▶ Task to complete
Answer with one number only: the count of lines below that hold the word "down".

Excerpts from a dataset:
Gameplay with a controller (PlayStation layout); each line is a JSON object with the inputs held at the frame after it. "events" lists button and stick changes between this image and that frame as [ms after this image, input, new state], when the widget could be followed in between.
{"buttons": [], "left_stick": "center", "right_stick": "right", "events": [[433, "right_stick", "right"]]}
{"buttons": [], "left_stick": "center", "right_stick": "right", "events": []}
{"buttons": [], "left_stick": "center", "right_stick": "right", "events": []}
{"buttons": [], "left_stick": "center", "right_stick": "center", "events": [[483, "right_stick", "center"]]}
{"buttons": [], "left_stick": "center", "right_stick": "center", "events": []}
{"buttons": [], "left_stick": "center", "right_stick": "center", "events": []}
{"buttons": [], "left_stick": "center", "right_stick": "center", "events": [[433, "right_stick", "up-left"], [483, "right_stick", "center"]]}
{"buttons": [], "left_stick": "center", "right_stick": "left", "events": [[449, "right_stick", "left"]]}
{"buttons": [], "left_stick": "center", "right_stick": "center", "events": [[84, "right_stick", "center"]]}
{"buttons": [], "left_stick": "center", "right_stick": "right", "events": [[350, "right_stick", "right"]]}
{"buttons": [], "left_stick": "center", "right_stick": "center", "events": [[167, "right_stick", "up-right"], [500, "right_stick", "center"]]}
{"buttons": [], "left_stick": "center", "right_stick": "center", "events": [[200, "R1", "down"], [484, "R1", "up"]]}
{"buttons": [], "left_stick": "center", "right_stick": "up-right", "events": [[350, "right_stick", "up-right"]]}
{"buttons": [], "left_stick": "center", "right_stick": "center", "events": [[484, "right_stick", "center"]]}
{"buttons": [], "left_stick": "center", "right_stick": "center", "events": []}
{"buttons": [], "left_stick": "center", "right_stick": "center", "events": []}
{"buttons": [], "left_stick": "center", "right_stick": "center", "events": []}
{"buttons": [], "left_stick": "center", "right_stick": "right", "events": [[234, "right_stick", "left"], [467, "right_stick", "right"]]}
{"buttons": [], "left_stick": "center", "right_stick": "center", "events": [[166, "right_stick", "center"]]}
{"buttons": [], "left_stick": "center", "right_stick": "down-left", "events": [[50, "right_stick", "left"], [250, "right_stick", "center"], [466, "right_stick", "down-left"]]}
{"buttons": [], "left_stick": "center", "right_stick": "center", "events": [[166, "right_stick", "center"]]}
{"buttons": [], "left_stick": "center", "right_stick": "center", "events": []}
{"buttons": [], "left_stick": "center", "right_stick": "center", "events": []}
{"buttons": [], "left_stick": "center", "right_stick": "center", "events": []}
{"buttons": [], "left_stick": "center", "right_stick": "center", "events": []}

▶ Result for this task
2